Fantasy - diese Art von Unterhaltungsliteratur wird in Russland zur Zeit verschlungen. Auch Oleg ist Fantasy-Fan. Er sitzt in der ersten Reihe, hat ein freundliches, waches Gesicht.
" Ich lese zur Zeit ein Buch über die alten Slawen, das ist halb wissenschaftlich, halb Fantasy. Das sind 12 Bände. Es geht um altslawische Stämme, um Götter und um Heiden. "
Neben ihm sitzt Nastja. Große Silberreifen baumeln an ihren Ohren.
" Ich habe vor kurzem das Buch von Oksana Robski gelesen: "Wie angle ich mir einen reichen Mann?" Da geht es um das Leben eines jungen Mädchens im heutigen Russland. Das ist sehr lebendig. "
Die Autorin Oksana Robski ist die Witwe eines Moskauer Oligarchen. Nachdem ihr Mann ermordet wurde, schrieb sie ihre Geschichte auf. Das Buch ist ein Bestseller. Mittlerweile hat Oksana Robski sogar eine Fernseh-Show, in der sie jungen Russinnen erklärt, wie sie an einen reichen Mann kommen. Lera rümpft die Nase. Sie trägt ein schwarzes enges Sacko.

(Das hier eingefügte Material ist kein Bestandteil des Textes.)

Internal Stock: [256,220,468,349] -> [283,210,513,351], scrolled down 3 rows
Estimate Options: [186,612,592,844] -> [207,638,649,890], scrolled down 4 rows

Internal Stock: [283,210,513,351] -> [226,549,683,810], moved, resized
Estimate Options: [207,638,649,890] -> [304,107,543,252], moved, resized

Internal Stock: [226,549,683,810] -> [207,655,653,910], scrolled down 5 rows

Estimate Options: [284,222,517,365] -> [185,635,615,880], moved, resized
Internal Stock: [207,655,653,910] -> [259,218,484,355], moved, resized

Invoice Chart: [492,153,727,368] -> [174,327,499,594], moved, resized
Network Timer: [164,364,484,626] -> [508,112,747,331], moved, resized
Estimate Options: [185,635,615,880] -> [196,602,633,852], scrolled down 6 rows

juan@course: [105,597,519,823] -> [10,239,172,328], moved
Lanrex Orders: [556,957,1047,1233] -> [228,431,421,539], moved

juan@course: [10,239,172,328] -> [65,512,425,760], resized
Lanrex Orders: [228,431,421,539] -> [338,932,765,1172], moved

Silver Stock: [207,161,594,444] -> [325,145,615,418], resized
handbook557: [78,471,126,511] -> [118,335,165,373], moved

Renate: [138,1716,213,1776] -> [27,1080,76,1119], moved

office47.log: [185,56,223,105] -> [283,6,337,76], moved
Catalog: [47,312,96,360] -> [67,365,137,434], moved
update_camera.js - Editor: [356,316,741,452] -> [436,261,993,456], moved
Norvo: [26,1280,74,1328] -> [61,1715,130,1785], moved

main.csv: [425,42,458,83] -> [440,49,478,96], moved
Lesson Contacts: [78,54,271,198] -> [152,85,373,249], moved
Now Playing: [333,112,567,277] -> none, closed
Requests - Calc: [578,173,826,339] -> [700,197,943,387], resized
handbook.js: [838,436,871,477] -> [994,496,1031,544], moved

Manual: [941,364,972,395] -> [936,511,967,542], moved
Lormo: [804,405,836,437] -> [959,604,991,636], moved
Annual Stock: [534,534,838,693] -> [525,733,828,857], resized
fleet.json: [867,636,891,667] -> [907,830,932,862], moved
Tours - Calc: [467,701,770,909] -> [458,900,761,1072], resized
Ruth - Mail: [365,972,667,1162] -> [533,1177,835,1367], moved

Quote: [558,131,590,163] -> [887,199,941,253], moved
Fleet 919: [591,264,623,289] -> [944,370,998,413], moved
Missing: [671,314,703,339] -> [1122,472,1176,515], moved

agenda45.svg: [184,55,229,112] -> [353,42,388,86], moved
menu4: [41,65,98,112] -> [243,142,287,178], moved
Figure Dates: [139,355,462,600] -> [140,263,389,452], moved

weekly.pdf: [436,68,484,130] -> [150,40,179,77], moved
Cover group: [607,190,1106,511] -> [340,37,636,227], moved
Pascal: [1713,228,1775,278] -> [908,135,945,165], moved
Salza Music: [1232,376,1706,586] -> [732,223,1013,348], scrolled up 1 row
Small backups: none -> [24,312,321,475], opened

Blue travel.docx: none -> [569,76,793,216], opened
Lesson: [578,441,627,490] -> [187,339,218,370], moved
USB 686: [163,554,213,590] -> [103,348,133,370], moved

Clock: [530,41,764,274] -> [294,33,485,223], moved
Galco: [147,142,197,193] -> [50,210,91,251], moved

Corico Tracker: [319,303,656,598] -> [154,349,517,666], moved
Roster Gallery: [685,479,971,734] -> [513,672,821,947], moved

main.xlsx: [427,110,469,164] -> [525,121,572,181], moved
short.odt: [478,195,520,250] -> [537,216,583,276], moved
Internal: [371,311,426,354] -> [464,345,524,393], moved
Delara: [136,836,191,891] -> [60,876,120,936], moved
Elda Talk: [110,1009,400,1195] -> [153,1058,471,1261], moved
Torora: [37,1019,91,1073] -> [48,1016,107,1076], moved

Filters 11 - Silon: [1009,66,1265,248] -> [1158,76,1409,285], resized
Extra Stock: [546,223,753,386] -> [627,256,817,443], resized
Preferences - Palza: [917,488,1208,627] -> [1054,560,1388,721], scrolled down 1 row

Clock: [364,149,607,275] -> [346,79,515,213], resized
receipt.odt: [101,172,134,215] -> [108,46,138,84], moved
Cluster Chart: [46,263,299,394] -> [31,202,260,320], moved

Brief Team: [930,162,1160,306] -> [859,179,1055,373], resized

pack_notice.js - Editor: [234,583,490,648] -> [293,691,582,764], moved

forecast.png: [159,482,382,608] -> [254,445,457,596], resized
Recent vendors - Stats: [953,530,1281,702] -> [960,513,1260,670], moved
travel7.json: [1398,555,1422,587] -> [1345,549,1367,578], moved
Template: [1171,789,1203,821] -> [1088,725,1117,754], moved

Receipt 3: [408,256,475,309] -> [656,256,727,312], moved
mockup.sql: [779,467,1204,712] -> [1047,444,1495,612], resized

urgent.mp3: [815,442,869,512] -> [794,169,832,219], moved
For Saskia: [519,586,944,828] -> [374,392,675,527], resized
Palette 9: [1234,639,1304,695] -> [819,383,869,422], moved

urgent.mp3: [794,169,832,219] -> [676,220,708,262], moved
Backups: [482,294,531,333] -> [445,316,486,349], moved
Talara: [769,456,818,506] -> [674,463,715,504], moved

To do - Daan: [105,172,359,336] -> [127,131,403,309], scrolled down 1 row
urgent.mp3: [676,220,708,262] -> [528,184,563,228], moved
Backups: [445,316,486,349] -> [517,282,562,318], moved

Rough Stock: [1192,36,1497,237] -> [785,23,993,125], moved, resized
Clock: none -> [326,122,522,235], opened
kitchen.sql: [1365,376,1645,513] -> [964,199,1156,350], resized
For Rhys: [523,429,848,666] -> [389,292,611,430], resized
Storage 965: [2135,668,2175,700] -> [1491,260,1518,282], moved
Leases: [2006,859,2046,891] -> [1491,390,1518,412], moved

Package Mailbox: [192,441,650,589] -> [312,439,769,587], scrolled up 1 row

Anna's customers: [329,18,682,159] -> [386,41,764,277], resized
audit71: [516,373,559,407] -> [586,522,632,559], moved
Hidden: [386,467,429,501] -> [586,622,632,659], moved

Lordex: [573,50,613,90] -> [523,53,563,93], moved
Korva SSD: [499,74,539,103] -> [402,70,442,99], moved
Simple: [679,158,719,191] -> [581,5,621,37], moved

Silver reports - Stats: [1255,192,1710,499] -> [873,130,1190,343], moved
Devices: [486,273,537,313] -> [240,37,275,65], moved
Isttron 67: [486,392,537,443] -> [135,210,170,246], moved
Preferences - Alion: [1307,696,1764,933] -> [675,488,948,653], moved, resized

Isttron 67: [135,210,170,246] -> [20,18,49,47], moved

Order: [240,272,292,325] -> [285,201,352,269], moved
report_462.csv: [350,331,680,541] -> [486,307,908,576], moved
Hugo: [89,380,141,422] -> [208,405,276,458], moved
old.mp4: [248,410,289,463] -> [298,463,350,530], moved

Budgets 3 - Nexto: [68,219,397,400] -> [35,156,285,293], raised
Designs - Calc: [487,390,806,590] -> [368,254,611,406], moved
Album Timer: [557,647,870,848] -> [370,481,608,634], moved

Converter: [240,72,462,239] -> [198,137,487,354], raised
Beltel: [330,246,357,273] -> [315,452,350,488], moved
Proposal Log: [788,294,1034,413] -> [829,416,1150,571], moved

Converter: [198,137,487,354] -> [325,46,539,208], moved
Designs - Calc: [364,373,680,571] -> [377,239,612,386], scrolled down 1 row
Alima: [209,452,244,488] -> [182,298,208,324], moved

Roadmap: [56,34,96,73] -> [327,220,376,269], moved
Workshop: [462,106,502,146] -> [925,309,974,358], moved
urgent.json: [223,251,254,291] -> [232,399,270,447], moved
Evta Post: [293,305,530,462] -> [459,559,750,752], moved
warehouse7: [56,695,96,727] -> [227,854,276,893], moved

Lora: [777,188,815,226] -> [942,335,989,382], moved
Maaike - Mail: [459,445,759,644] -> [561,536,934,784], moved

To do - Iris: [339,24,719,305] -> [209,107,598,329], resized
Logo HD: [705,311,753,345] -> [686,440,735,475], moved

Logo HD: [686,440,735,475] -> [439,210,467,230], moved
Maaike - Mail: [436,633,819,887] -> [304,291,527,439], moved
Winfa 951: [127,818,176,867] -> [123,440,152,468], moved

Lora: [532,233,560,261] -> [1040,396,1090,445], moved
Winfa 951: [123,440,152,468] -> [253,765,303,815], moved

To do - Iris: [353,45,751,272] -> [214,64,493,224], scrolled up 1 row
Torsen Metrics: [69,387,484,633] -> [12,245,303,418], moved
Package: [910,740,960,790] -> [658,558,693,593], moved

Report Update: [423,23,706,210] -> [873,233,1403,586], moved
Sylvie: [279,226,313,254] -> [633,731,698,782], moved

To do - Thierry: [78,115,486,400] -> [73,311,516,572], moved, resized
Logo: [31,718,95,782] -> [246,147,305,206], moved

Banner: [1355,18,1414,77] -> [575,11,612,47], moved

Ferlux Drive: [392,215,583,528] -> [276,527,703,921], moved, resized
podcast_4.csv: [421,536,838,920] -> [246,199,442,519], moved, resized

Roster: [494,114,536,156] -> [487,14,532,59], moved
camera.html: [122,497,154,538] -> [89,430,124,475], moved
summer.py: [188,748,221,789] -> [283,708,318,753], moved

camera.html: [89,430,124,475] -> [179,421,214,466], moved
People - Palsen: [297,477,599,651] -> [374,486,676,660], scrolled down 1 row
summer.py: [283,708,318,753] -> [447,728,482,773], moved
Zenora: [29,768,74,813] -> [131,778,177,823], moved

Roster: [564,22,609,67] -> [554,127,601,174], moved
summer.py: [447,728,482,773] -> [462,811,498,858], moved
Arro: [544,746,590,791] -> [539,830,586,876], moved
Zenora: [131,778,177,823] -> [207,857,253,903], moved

Lange rötliche Haare umrahmen ihr blasses Gesicht.
" Ich lese vor allem kluge Sachen (die anderen lachen). Ich mag Bücher über Psychologie, zum Beispiel von Friedrich Nietzsche. Oder jetzt lese ich gerade Siegmund Freuds "Traumdeutungen". "
Raissa Nikolajeva nickt zufrieden. Nur, wer die Literatur kenne, sagt sie, verstehe auch sich selbst.
" Wir müssen die Geschichte kennen, nicht nur die unseres Landes, sondern auch die unserer Seele. In jedem von uns ist ein bisschen etwas von der Vergangenheit enthalten. Nehmen wir das heutige Beispiel: In jedem von uns steckt ein Teil von Oblomov. Wir alle wollen ganz viel tun, tun es aber nicht. Mir geht das auch ständig so. Ich müsste Aufsätze korrigieren, und statt dessen sehe ich fern. "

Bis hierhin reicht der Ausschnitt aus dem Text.